* _Text excerpt_:
# # # # # # #

January 15th, 2009 at 6:43 am
If you’re going to over-simplify, so can I: As my mother is fond of saying, two wrongs do not make a right.
“Over time…”
You mean, the last 60 years? Because Christian opinion was definitely not so fuzzy-fuzzy when governments were sending back boatloads of Jewish refugees from Europe. What Christian continent are you talking about? Not much separated those self-righteous people from current Muslim opinion. It was abhorrent then as now, but your premise is flawed.
January 15th, 2009 at 9:21 am
Is this a sign of the end of times? At the end of times, all Jews will be brought back to Israel. I have not seen such blatant, open anti-Semitism, especially in our own “tolerant” Toronto. Add Steyn’s work on demographics and the predicted growth of Islam in Western Europe. Since WWII, Jews have been relatively safe in the West, what if the West is no longer “tolerant”, where can the Jews go to find some semblance of security? Israel?
January 15th, 2009 at 9:53 am
As I said at Dawg’s place,
I think it is wrong when critics of Israel are called anti-Semites. I’d go further and say you can think the idea of Zionism was wrong and that Israel was a mistake and still not deserve that label.
You also can be someone who applies a double standard to Israel and not be an anti-Semite.
I don’t know if Dawg is a critic of Israeli state action or of Zionism per se, but he doesn’t have one ounce of anti-Semitism in him and I’ve seen him battle the real deal.
January 15th, 2009 at 11:18 am
Marky Mark, the problem is that sympathy for the Palestinians so easily shades over into tacit support of Hamas and Hamas, as the Aryan Nation goons attest, is overtly anti-Semitic. Is Dawg anti-Semitic day to day, I very much doubt it and I am glad to have your confirmation. However, as a practical consequence of his sympathy for the Palestinians he gives tacit support to Hamas by demanding the Israelis halt their operations.
Mordechai, I am well aware of the Jewish Sabbath and if Bernie and the rest of the CJC want to maintain they were absent because they are observant Jews fine. However, it is not as if last Saturday’s march was an isolated act. While the Jackal was snapping picks in the boys room, real Islamists were marching in Hezbollah parades in Montreal, Israel Apartheid days on university campuses and refining the Zionists=Nazi trope.
Mordechai, the Islamists are expressly and unapologetically anti-Semitic. there are a lot of them in a network of mosques in Canada. Rather than wating time going after ineffectual neo-Nazis in their mothers’ basements I would like to see the CJC file Criminal complaints against the real hater and the people who organize these hate fests.
Stop pissing around with bogus s. 13 complaints and use the Criminal Code for criminal speech.

# # # # # # #

* _Dataset extract_:

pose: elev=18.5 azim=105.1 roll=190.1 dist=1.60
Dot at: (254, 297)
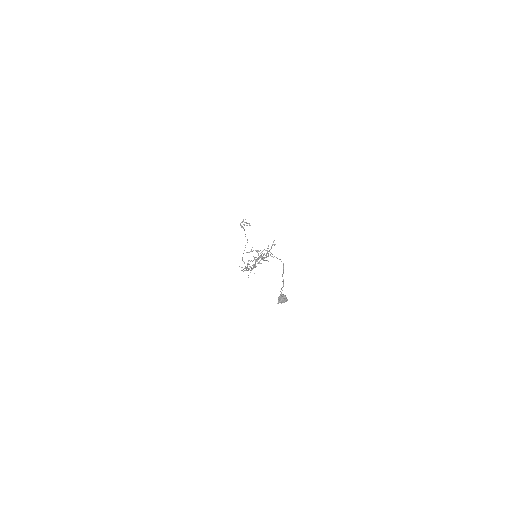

# # # # # # #

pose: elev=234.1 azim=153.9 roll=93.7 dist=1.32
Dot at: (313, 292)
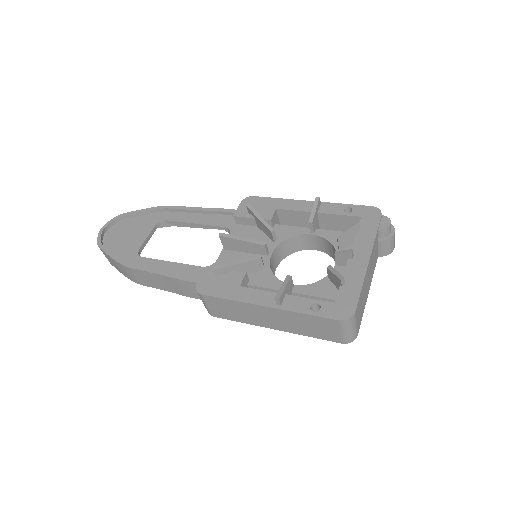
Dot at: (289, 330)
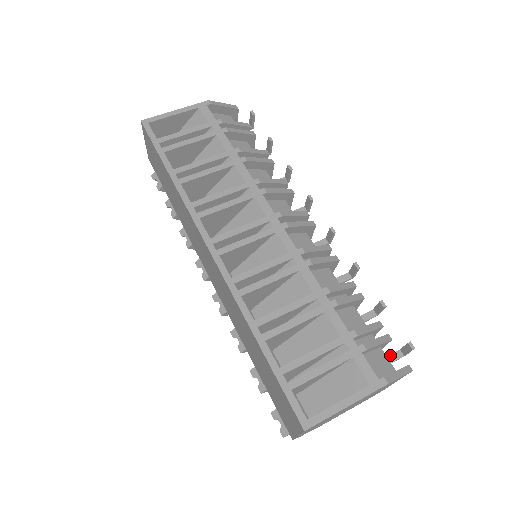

# # # # # # #

* _Set tasks_:
1 - In the comment thread about anti-Semitism, what does the first commenter's mother like to say?
2 - Resume the comment thread about anti-Semitism from the point where it stops.

* _Results in order_:
1 - Two wrongs do not make a right.

2 -
January 15th, 2009 at 11:30 am
The use of the term “anti-Semitism” is really being cheapened. A friend of mine in Lethbridge went to buy bagels and asked the store owner when she couldn’t find any and he said “We don’t store any of that kike food.” THAT is anti-Semitic. On the other hand, being opposed to a claim to territory based on the idea that a bunch of people think god ordered them to live in a certain place is not anti-Semitic or anti-Muslim, it’s just common sense. That idea is stupid.
January 15th, 2009 at 11:47 am
Renee, the overt use of “kike” in the context you describe is nasty and discriminatory. It is not, however, a call for the extermination of the Jews and the destruction of their state. Supporting, directly or indirectly, Hamas is to support an organization which expressly calls for the destruction of Israel and whose spokesmen routinely come out with lines like “it is true that Allah continually makes the Jews pay for their crimes in many different ways. They are a cursed people.” This is expressly anti-Semitic.
And I note that while God may very well have given Israel to the Jews several thousand years ago, the British and later the UN (by Resolution 181) created the modern state of Israel.
January 15th, 2009 at 11:57 am
Jay,
I tend to agree with Renee’s comment.
I do agree with you that Hamas is, among other things, Judeophobic-you can’t really argue otherwise when their Charter invokes not Jeffersonian Democracy but the Protocols of the Elders of Zion and when they target civilians and then dance in the streets, handing out “sweets” to children no less, each time they succeed in mass murder.
And I believe they have free will and we can’t hold Israel responsible for what they do.
But the converse applies as well-if Israel crosses the line with its actions then it too has free will and is responsible for its actions.
The problem is political. Most in the Arab world view Israel as an alien Western creation that resulted from millenia of Christian anti-Semitism and then centuries of European nationalism that led to the mass murder of European Jews. They feel they have been colonized. They also point to Israel’s continued settlement of the ‘67 lands as evidence that Israel itself has never really accepted a two state solution.
While Israel has counter arguments galore, the inability of the parties to meaningfully engage on the core issues is what perpetuates the conflict.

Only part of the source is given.